我把孩子放进婴儿床,弯腰拉开床头柜抽屉,取出手机,指尖飞快地按下一行字,按下发送键。

手机屏幕的光映着我的脸。

我抱起熟睡的闺女,拎起早已收拾好的行李箱,头也不回地出了家门。

身后,赵鹏追出来喊:「施念!大过年的你闹什么!」

我没回头。

我身后那扇门里,传来婆婆尖锐的嗓音:「让她走!走了就别想回来!我看她能带着个奶娃子去哪儿!」

我按亮手机。

短信已送达。

收件人:赵鹏、孙秀兰、赵敏、赵磊,以及赵家所有同姓长辈。

正文只有一句话:

「很抱歉除夕打扰众位。自我介绍一下,我叫施念,云知半导体有限责任公司持股80%的实际控股人。此前我赠予赵鹏个人名下两成的云知股份,现正式宣告:撤回赠予,即刻生效。」

我看着手机屏幕上弹出的一条新回复。

赵鹏:???

我勾了勾嘴角,打车,上车,道:「师傅,去云岑山顶别墅区。」

而赵家那扇门里,一张张脸正依次定格在「难以置信」上面。

我看着车窗外倒流的万家灯火,低头亲了亲闺女软乎乎的发顶。

宝宝,妈妈带你去看真正的年夜饭。

01

三天前,腊月二十七。

我在厨房里忙到下午五点,两条胳膊酸得像灌了铅。

赵鹏坐在沙发上刷手机,头也没抬。

我抱着闺女,一只手从冰箱里往外拿排骨,另一只手还要盯着灶上炖的汤。闺女刚长牙,嘴里不舒服,一个劲儿地哼唧,我要么得夹着手机放儿歌要么得抱着她拍嗝,根本腾不出手来听赵鹏说话。

赵鹏忽然开口:「念念,今年过年,我妈说想来城里过。」

我手上的动作顿了一下:「住多久?」

「住到正月十五吧。」他说得云淡风轻,「我爸也来,还有赵敏、赵磊一家三口,加上磊子媳妇儿,一共六口。」

我沉默了几秒,关上冰箱门:「咱家这套房两室一厅,住不下。」

「怎么住不下?把客厅收拾出来,打个地铺呗。」赵鹏放下手机,语气带着点理所当然的轻慢,「我跟你挤卧室,闺女睡婴儿床,反正小孩也不占地方。」

「赵鹏,孩子晚上两小时醒一次。」

他顿了一下:「那让妈帮你带一晚呗。」

我看着他,赵鹏今年三十一岁,五官端正,在一家互联网公司做运营总监,年薪四十五万。

这套两室一厅是婚后贷款买的,首付一百二十万里,八十万是我掏的,用我自己的钱,他没问过来历,我也没说。

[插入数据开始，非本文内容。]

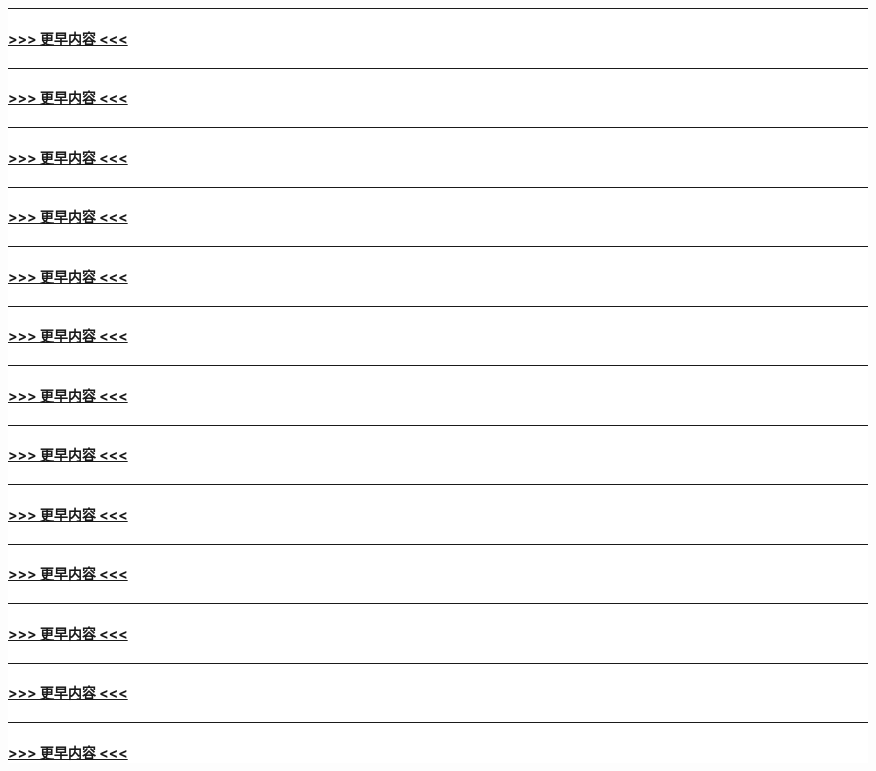 ----
#### [ >>> 更早内容 <<< ](../indexes/sedl4SG7C-earlier.md?t=11052202)

----
#### [ >>> 更早内容 <<< ](../indexes/sedl4SG7C-earlier.md?t=11052251)

----
#### [ >>> 更早内容 <<< ](../indexes/sedl4SG7C-earlier.md?t=11052302)

----
#### [ >>> 更早内容 <<< ](../indexes/sedl4SG7C-earlier.md?t=11052351)

----
#### [ >>> 更早内容 <<< ](../indexes/sedl4SG7C-earlier.md?t=11060002)

----
#### [ >>> 更早内容 <<< ](../indexes/sedl4SG7C-earlier.md?t=11060051)

----
#### [ >>> 更早内容 <<< ](../indexes/sedl4SG7C-earlier.md?t=11060102)

----
#### [ >>> 更早内容 <<< ](../indexes/sedl4SG7C-earlier.md?t=11060151)

----
#### [ >>> 更早内容 <<< ](../indexes/sedl4SG7C-earlier.md?t=11060202)

----
#### [ >>> 更早内容 <<< ](../indexes/sedl4SG7C-earlier.md?t=11060251)

----
#### [ >>> 更早内容 <<< ](../indexes/sedl4SG7C-earlier.md?t=11060302)

----
#### [ >>> 更早内容 <<< ](../indexes/sedl4SG7C-earlier.md?t=11060351)

----
#### [ >>> 更早内容 <<< ](../indexes/sedl4SG7C-earlier.md?t=11060402)
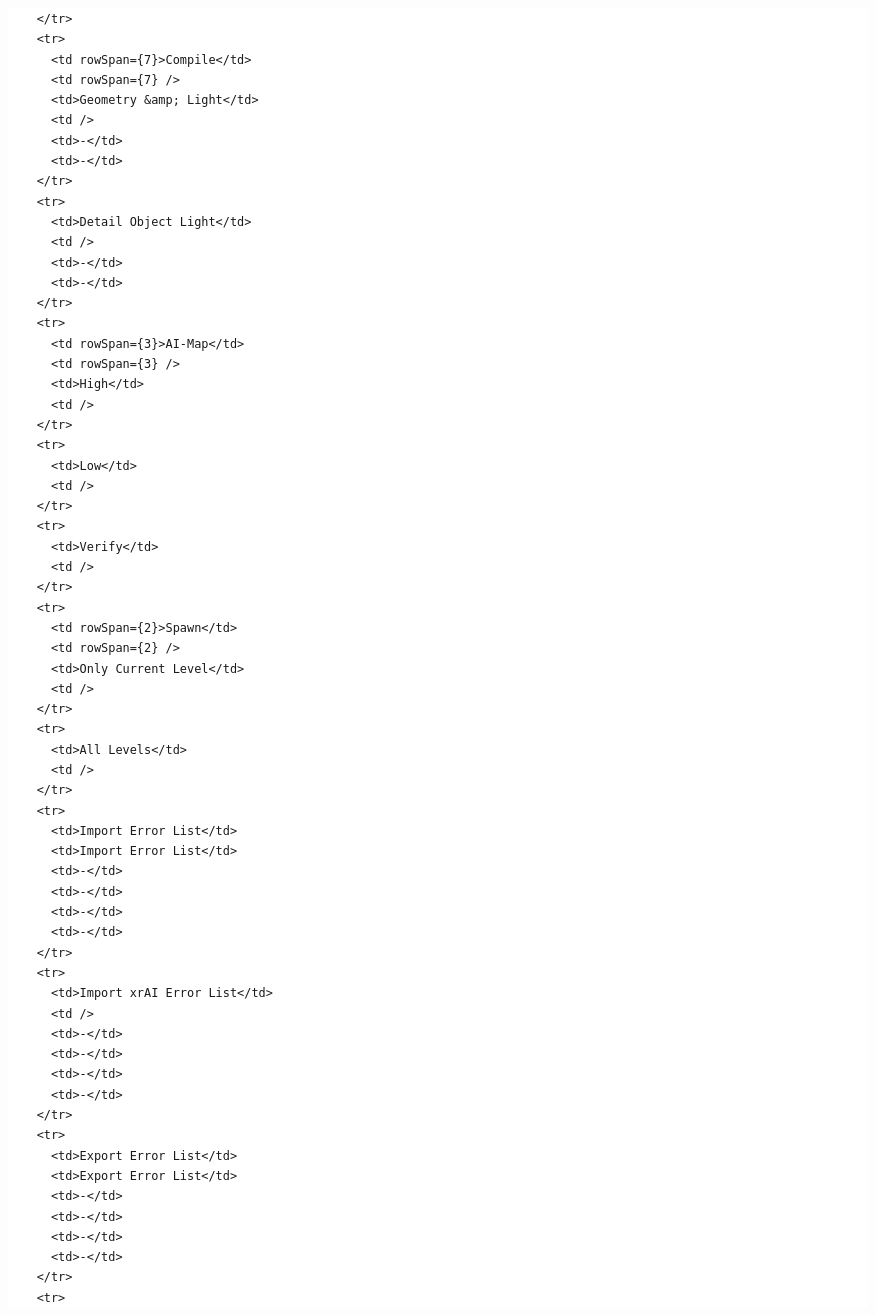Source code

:         </tr>
        <tr>
          <td rowSpan={7}>Compile</td>
          <td rowSpan={7} />
          <td>Geometry &amp; Light</td>
          <td />
          <td>-</td>
          <td>-</td>
        </tr>
        <tr>
          <td>Detail Object Light</td>
          <td />
          <td>-</td>
          <td>-</td>
        </tr>
        <tr>
          <td rowSpan={3}>AI-Map</td>
          <td rowSpan={3} />
          <td>High</td>
          <td />
        </tr>
        <tr>
          <td>Low</td>
          <td />
        </tr>
        <tr>
          <td>Verify</td>
          <td />
        </tr>
        <tr>
          <td rowSpan={2}>Spawn</td>
          <td rowSpan={2} />
          <td>Only Current Level</td>
          <td />
        </tr>
        <tr>
          <td>All Levels</td>
          <td />
        </tr>
        <tr>
          <td>Import Error List</td>
          <td>Import Error List</td>
          <td>-</td>
          <td>-</td>
          <td>-</td>
          <td>-</td>
        </tr>
        <tr>
          <td>Import xrAI Error List</td>
          <td />
          <td>-</td>
          <td>-</td>
          <td>-</td>
          <td>-</td>
        </tr>
        <tr>
          <td>Export Error List</td>
          <td>Export Error List</td>
          <td>-</td>
          <td>-</td>
          <td>-</td>
          <td>-</td>
        </tr>
        <tr>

我姓施,全名施念。二十五岁那年,我白手起家创立了一家半导体公司。

赵鹏不知道。

在他眼里,我是个婚前在传媒公司上班、婚后全职带娃、每个月还得跟他伸手要生活费的家庭主妇。

「行。」我说,「来就来吧。」

赵鹏脸上露出满意的笑,低头继续刷短视频。

腊月二十九。

赵敏在群里@我:「嫂子,我听说你做饭挺好吃的,除夕那天准备十个菜没问题吧?别到时候给我端出仨素菜打发我们啊。」

赵磊跟着发了一句:「嫂子记得把我那床褥子晒晒,我睡不惯硬板床。」

婆婆孙秀兰单独发了一条语音,直接甩在我微信上:「念念啊,你那个奶粉钱家里还得省着点,我听说那进口奶粉都是智商税,国产的便宜也一样。」

我听完那条语音,把手机翻面扣在桌上。

闺女正在爬行垫上啃一只布兔子,见我低头看她,咯咯地笑了。

我蹲下去,揉了揉她软软的发顶。

「宝宝,你说妈妈是不是太沉得住气了?」

她当然不会回答。

我笑了笑。

腊月三十,除夕。

赵鹏一大早就出门去高铁站接人。

我抱着闺女,把家里所有值钱的摆件、首饰、和那些不该出现在「全职主妇」家里的东西,全都锁进了卧室带密码锁的收纳柜里。

午后的阳光从落地窗照进来。

我站在窗前,看着楼下赵鹏那辆白色比亚迪缓缓开进小区。

车门打开,婆婆孙秀兰第一个下来,穿一件黑色羽绒服,脖子上围着一条金色丝巾,精神矍铄地仰头看了看楼栋:「也就这样吧。」

赵敏下来,涂着大红色指甲,拎着一个LV的纸袋,吊梢眼的姑娘,嘴角有点寡淡。

赵磊一家三口跟在后头,他媳妇怀里抱着个已经能跑能跳的男娃,那孩子下车就往花坛上爬,赵磊也不管。

我低头亲了亲闺女的脸颊。

「宝宝,待会儿你看妈妈眼色。」

她什么都不懂,只是咿咿呀呀地拍我的脸。

门铃响了。

我深吸一口气,走过去开门。

门一开,冷风裹着烟味挤进来,婆婆孙秀兰大嗓门一开,抬手就把手里那个蛇皮袋递到我面前:「接着,里面是老家的腊肉,放厨房去。」

我接过来,沉。

赵敏从她哥身边挤进来,鞋都不换,踩着我上午拖了三遍的地板走进去,扫了一眼客厅,用鼻子哼了一声:「就这么小啊?哥,你去年不是说买了学区房吗?这怎么看也不像学区房啊,破破烂烂的。」

赵鹏脸上挂不住,干笑两声:「这不是学区房是最小户型嘛,先住着。」

赵磊的儿子已经冲进客厅,直奔婴儿爬行垫,一脚踩在我闺女的布兔子上面,孩子瘪嘴要哭。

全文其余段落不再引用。